In the past couple weeks, I've ended up having conversations with several different people about a sad thing.
It seems like there are a lot of people in our church these days who are looking for more rules and more specific doctrine when it comes to how we should dress, what we should eat and drink, what we should believe politically, that sort of thing. Lots of people seem to be seeking after clear black and white answers in areas where the Lord has only offered guidelines or strong suggestions. I've read carefully through "For the Strength of Youth" and the primary, YW and Relief Society manuals as well as other official church materials and you know what? There aren't very many hard and fast "do's" and "don't's." In most places where guidelines are offered, words like "generally" or "should" are used rather than "always" or "must." Often, official church materials suggest that we pray for guidance as we strive to figure out what is right given the unique situations we may find ourselves in.
To me, it seems clear that the Lord wants us to figure out a lot of things for ourselves. As any loving father would do, God offers us a lot of guidelines and counsel. But also, as a loving and wise father would do and in keeping with the free agency that this life is all about, He stops short of giving us specific and complete directions and rules about everything. Long, long ago, God did away with the Law of Moses - the lower law of hard-and-fast long lists of specific "do's" and "don't's" - and replaced it with more nuanced laws. Love God. Love each other. Be Chaste. Be generous. Be modest. Be healthy. . . Through modern prophets, He's offered us very helpful guidelines to help us figure out how to live His commandments. But beyond a relatively few very specific rules, he leaves it up to us to figure out what obedience should specifically look like in our lives.

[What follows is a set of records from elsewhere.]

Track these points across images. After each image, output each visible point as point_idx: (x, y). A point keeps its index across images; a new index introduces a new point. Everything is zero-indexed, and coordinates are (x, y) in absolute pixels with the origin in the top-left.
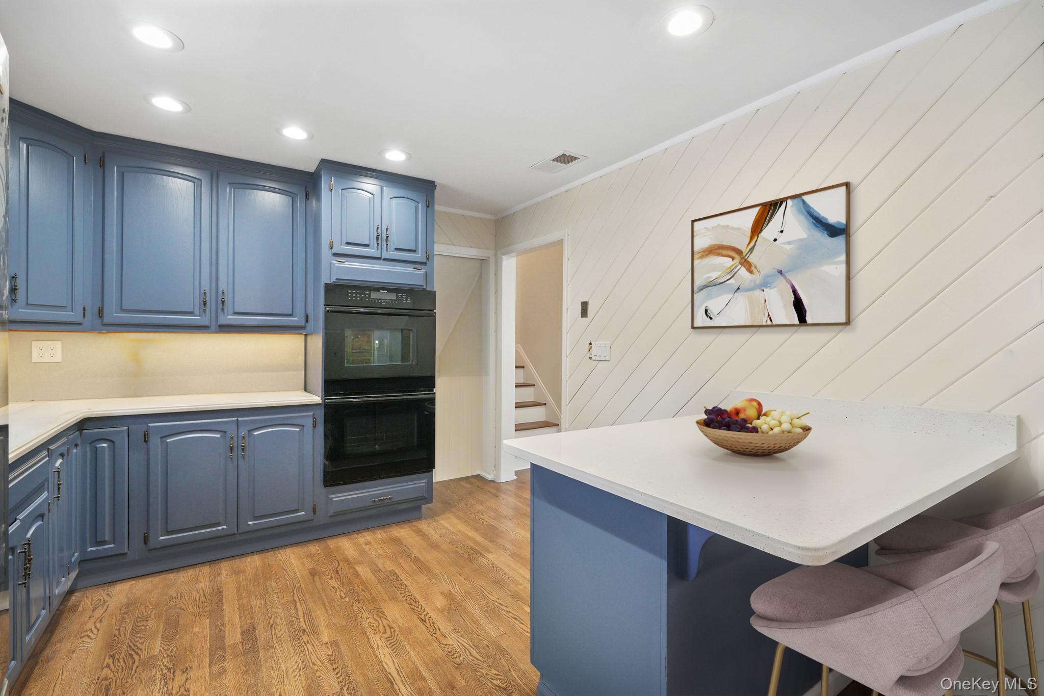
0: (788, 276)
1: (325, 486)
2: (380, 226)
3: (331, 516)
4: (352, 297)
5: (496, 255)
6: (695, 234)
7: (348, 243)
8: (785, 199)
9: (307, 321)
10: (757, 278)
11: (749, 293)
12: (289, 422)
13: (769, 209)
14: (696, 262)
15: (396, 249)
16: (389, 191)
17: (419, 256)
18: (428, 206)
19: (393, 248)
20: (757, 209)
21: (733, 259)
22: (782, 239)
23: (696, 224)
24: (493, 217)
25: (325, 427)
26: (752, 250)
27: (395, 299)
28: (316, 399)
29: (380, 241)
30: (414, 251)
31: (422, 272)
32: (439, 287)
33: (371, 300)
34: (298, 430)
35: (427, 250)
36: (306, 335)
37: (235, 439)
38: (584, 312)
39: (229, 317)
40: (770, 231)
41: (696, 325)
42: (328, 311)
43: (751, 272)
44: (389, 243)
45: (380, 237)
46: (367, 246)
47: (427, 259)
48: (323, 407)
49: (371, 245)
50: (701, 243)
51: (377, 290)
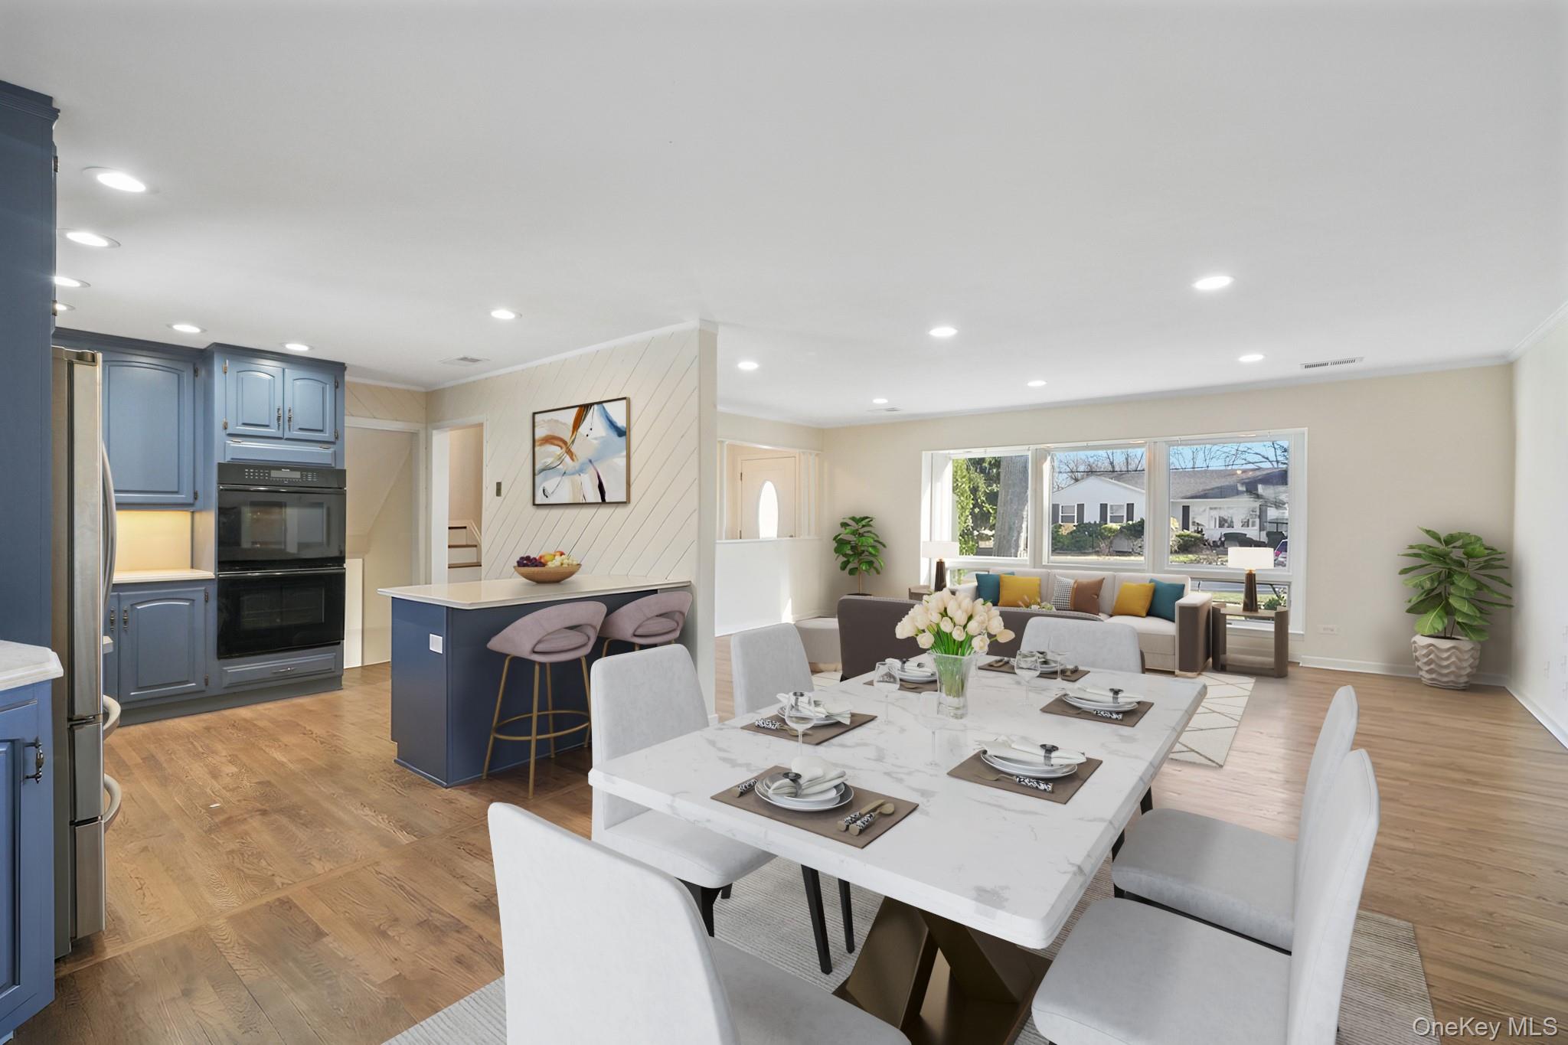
0: (595, 464)
1: (219, 658)
2: (281, 408)
3: (226, 688)
4: (249, 475)
5: (426, 428)
6: (536, 424)
7: (245, 424)
8: (592, 405)
9: (196, 498)
10: (576, 465)
11: (572, 477)
12: (178, 596)
13: (584, 408)
14: (537, 449)
15: (301, 429)
16: (291, 373)
17: (327, 435)
18: (337, 387)
19: (297, 427)
20: (576, 409)
21: (562, 448)
22: (592, 435)
23: (536, 416)
24: (423, 390)
25: (218, 601)
26: (573, 442)
27: (299, 477)
28: (209, 573)
29: (281, 422)
30: (321, 431)
31: (331, 451)
32: (349, 465)
33: (272, 479)
34: (188, 604)
35: (336, 429)
36: (193, 513)
37: (116, 612)
38: (498, 493)
40: (584, 428)
41: (537, 502)
42: (222, 490)
43: (573, 460)
44: (292, 423)
45: (282, 418)
46: (266, 425)
47: (337, 438)
48: (216, 582)
49: (272, 425)
50: (540, 433)
51: (279, 468)
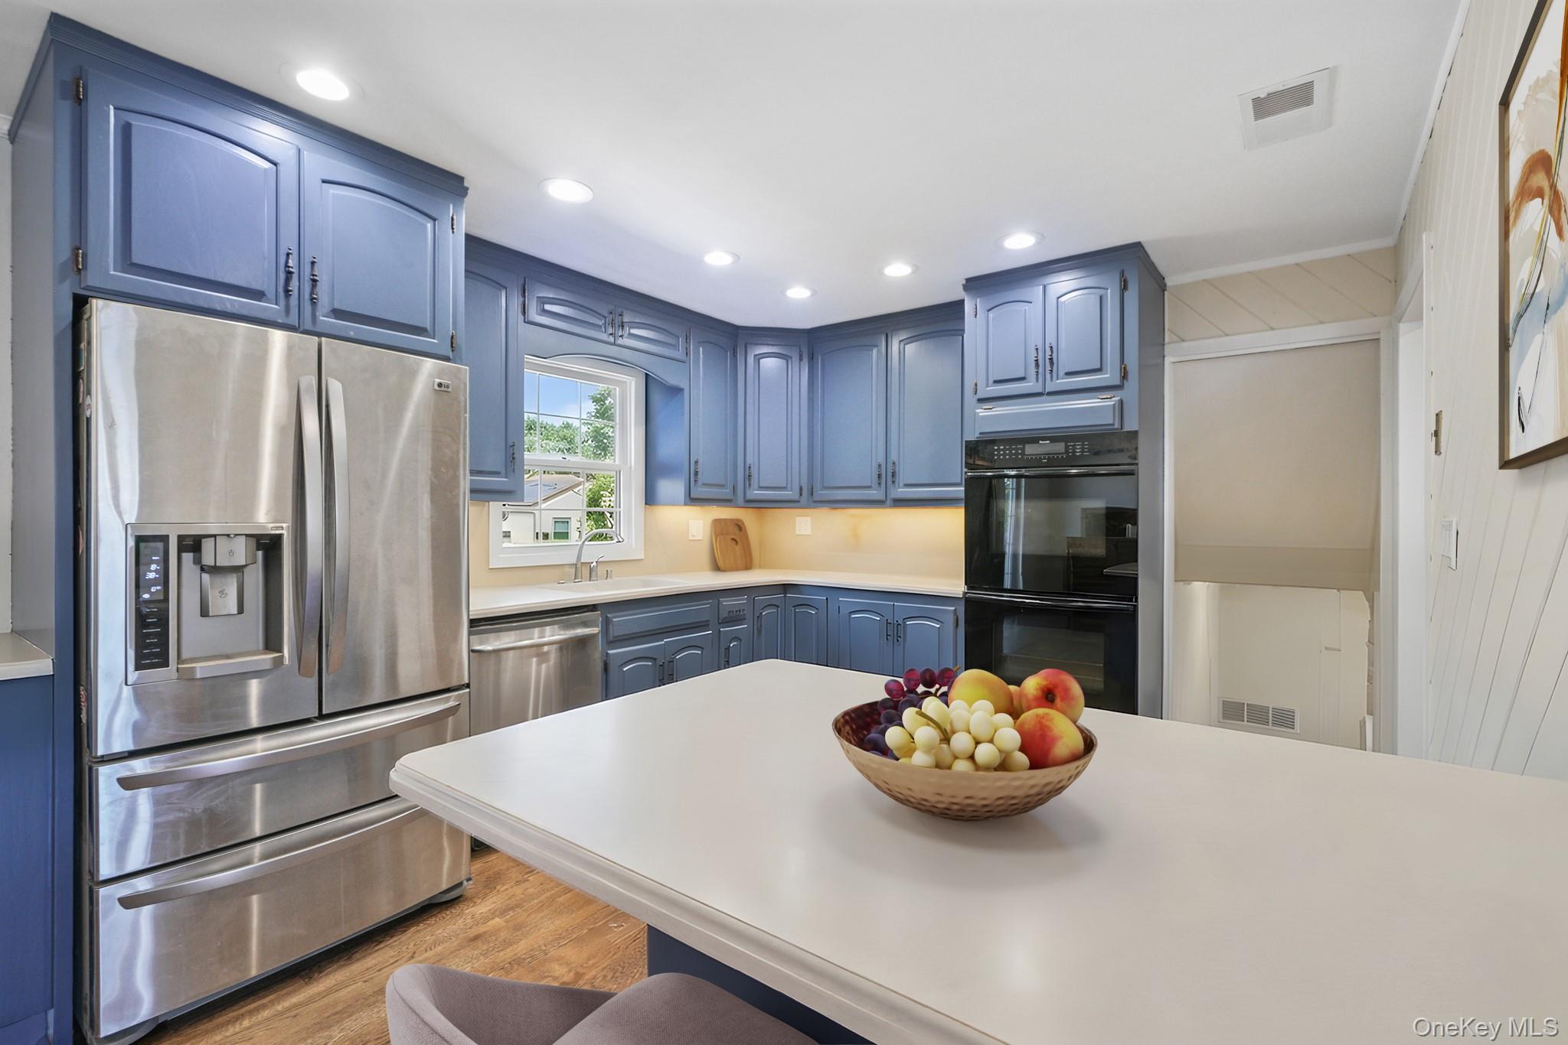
2: (1040, 349)
4: (998, 455)
7: (996, 382)
15: (1069, 375)
17: (1108, 377)
18: (1125, 289)
19: (1062, 373)
25: (966, 629)
27: (1063, 450)
28: (956, 589)
29: (1041, 370)
30: (1099, 371)
31: (1112, 402)
33: (1025, 457)
39: (900, 490)
42: (970, 479)
44: (1055, 369)
45: (1041, 365)
46: (1023, 379)
47: (1122, 379)
48: (963, 603)
49: (1027, 377)
51: (1034, 440)
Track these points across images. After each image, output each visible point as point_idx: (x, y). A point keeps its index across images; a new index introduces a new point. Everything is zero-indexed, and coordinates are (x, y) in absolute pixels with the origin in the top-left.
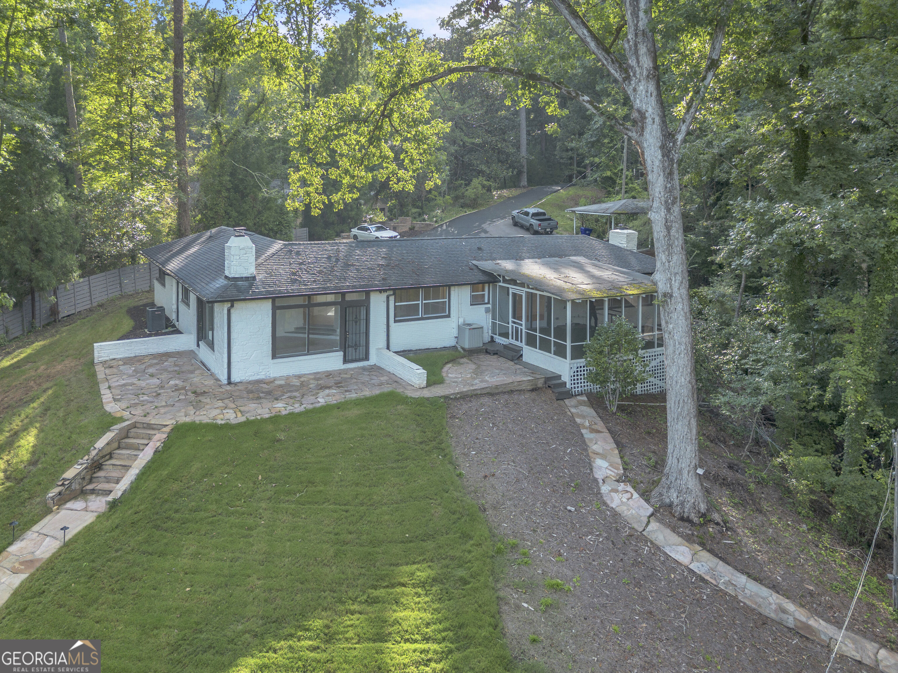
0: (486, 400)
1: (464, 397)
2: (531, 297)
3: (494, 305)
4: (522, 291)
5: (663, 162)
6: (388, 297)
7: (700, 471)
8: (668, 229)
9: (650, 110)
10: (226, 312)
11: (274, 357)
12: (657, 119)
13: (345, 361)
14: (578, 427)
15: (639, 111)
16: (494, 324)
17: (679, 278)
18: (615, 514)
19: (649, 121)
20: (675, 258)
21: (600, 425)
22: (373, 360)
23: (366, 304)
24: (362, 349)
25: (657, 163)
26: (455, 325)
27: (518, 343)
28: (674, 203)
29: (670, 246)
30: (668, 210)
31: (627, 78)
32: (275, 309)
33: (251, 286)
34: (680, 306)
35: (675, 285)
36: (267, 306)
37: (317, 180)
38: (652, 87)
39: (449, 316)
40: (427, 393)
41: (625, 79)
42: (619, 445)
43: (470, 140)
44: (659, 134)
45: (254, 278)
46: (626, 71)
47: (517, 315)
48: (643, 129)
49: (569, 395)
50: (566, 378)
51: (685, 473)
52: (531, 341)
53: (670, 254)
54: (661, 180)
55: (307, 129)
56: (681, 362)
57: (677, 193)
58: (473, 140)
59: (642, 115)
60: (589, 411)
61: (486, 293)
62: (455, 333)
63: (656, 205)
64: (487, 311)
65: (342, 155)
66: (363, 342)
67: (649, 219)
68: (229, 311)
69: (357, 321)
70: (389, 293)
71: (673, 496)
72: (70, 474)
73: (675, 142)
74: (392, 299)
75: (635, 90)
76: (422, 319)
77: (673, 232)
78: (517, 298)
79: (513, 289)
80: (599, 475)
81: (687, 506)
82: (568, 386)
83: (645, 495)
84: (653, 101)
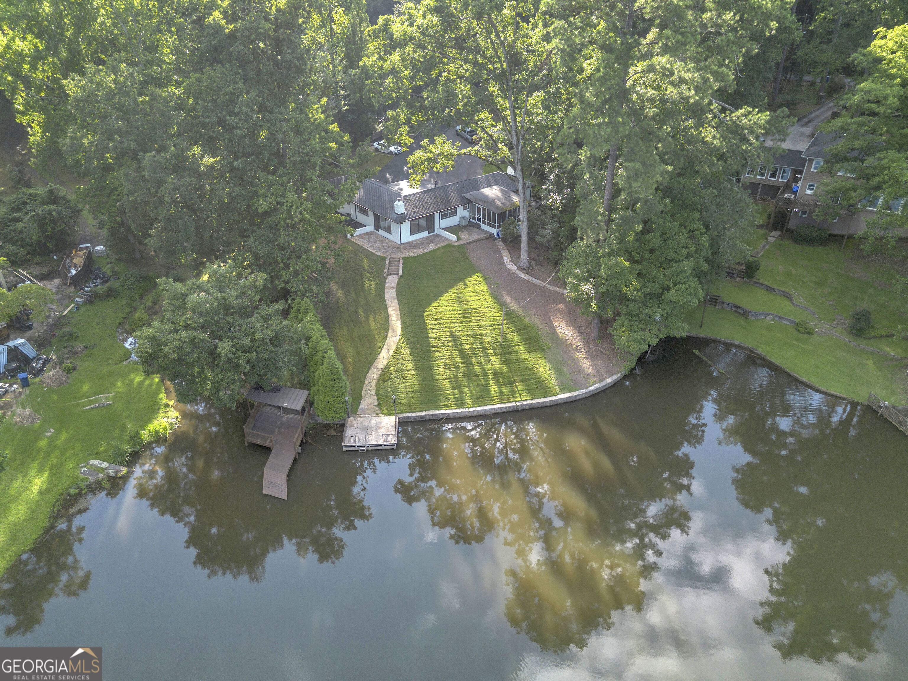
0: (474, 244)
1: (468, 243)
2: (484, 209)
3: (470, 209)
6: (439, 213)
11: (411, 235)
13: (428, 234)
14: (499, 249)
16: (471, 216)
18: (509, 269)
21: (505, 248)
22: (436, 232)
23: (433, 216)
24: (433, 229)
26: (459, 217)
27: (479, 223)
32: (410, 221)
33: (405, 216)
39: (457, 214)
40: (458, 243)
42: (510, 253)
45: (405, 213)
47: (479, 214)
49: (496, 239)
50: (495, 234)
51: (525, 259)
52: (484, 222)
60: (501, 243)
61: (468, 205)
62: (460, 220)
64: (469, 211)
66: (433, 227)
68: (400, 225)
69: (431, 221)
70: (439, 211)
71: (522, 264)
72: (386, 270)
74: (441, 213)
76: (449, 217)
78: (479, 208)
80: (505, 261)
81: (525, 266)
82: (496, 236)
83: (516, 265)
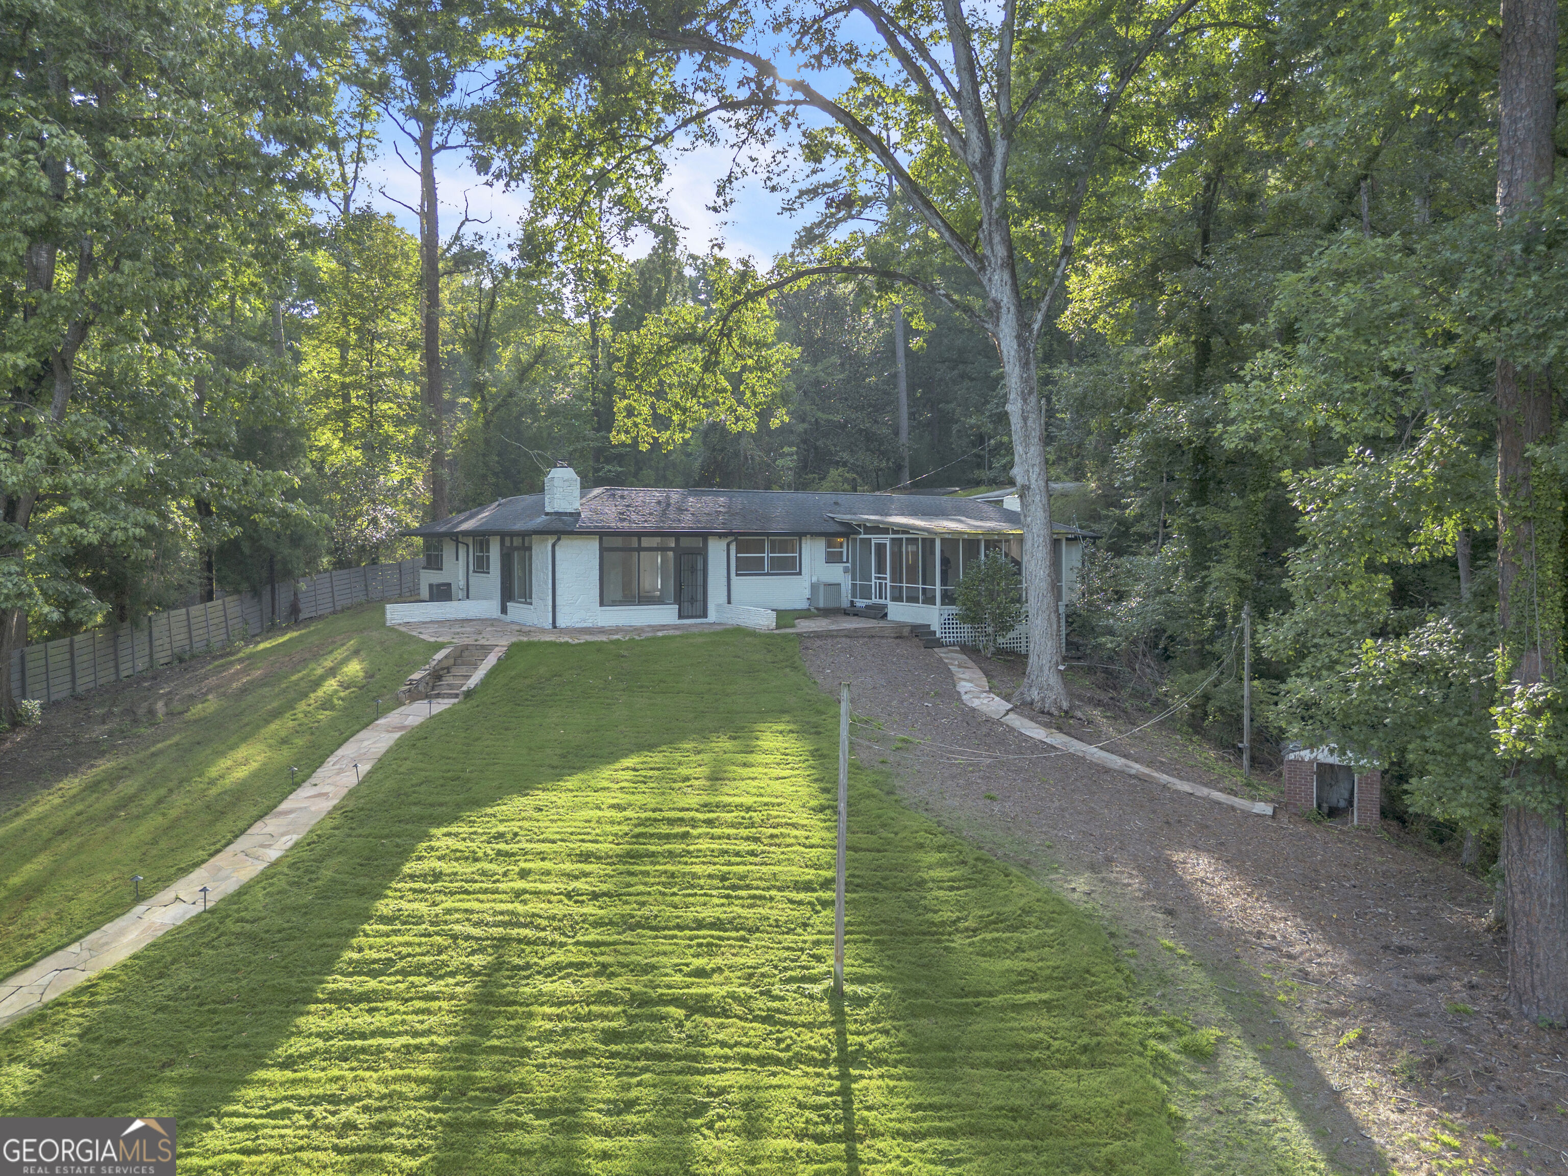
0: (843, 640)
1: (819, 636)
2: (896, 542)
3: (854, 564)
4: (886, 539)
5: (1018, 352)
6: (728, 545)
7: (1062, 668)
8: (1025, 419)
9: (1005, 300)
10: (550, 548)
11: (602, 604)
12: (1012, 308)
13: (680, 617)
14: (944, 664)
15: (994, 301)
16: (854, 585)
17: (1037, 469)
18: (974, 709)
19: (1004, 310)
20: (1032, 449)
21: (971, 664)
22: (712, 616)
23: (703, 552)
24: (699, 605)
25: (1013, 353)
26: (807, 585)
27: (882, 601)
28: (1030, 393)
29: (1027, 436)
30: (1025, 400)
31: (983, 269)
32: (603, 550)
33: (577, 521)
34: (1038, 498)
35: (1034, 477)
36: (594, 545)
37: (646, 410)
38: (1006, 276)
39: (800, 573)
40: (776, 631)
41: (980, 270)
42: (990, 676)
43: (825, 416)
44: (1014, 324)
45: (579, 514)
46: (982, 262)
47: (881, 569)
48: (998, 319)
49: (940, 644)
50: (936, 627)
51: (1046, 669)
52: (897, 598)
53: (1027, 446)
54: (1017, 369)
55: (635, 350)
56: (1039, 555)
57: (1034, 383)
58: (831, 417)
59: (997, 304)
60: (958, 656)
61: (845, 550)
62: (807, 593)
63: (1012, 396)
64: (846, 571)
65: (671, 386)
66: (700, 597)
67: (1006, 413)
68: (554, 546)
69: (693, 570)
70: (730, 539)
71: (1035, 694)
72: (416, 676)
73: (1031, 332)
74: (733, 547)
75: (990, 280)
76: (768, 574)
77: (1030, 422)
78: (880, 548)
79: (875, 539)
80: (963, 690)
81: (1048, 701)
82: (938, 635)
83: (1006, 700)
84: (1008, 289)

I applaud people for seeking for guidance about specifics on how to best obey God's laws in their own lives. I think it's important and commendable when people develop personal standards that are strict and that involve sacrifice. But what bothers me is when some people use their personal understanding of what a guideline might mean to judge someone else.
It made me sad to hear about a primary leader making a big deal about sleeveless dresses not being modest while several little girls in pretty summer dresses without sleeves are sitting right there in the room (what are they supposed to think? That their moms committed a sin by purchasing and dressing them in such clothes? That they are capable of tempting men with their shoulders?...). It made me sad to hear of a Young Women's leader asking the 14 and 15-year-old girls in her class on Sunday whether they were going to the casual no-date school dance that weekend, then proceeding to tell them (after most of the girls raised their hands) that the prophet has taught that they should not be attending dances until they are 16 (I guess you could interpret some of the guidelines that way but that would be a personal or family choice, not something to preach as doctrine). It made me sad to hear about a young boy who saw a relative drink Coke and was seriously worried about this relative's soul.
I wish we could all focus more on the things that seem much more important to me based on the scriptures and what our church leaders talk about the most - loving others and seeking personal revelation and working out our own salvation.
Anyway, the thoughts and conversations that have popped up in the past couple weeks led me to really notice this passage in the scriptures this week:
"For they saw and beheld with great sorrow that the people of the church began to be lifted up in the pride of their eyes, that they began to be scornful, one towards another, and they began to persecute those that did not believe according to their own will and pleasure...yea there were envyings and strive and malice and persecutions and pride even to exceed the pride of those who did not belong to the church of God..." (Alma 4:8-9).
Don't get me wrong. I think the vast majority of the members of my church around the world are good people who are doing their best. And I don't see people outright persecuting each other much at church. But I do think that if we get caught up in the letter of the law and try to interpret what is right for anyone other than ourselves and our own families, we are led to some dangerous pride. And that can lead us to quiet and/or outwardly friendly persecution as well as strife. This pride and strife can really hurt fragile testimonies of others and cause us to loose our focus on the things that matter most - like loving each other and advancing our faith in Christ - while we get distracted by smaller things that may not matter very much in the grand scheme of things.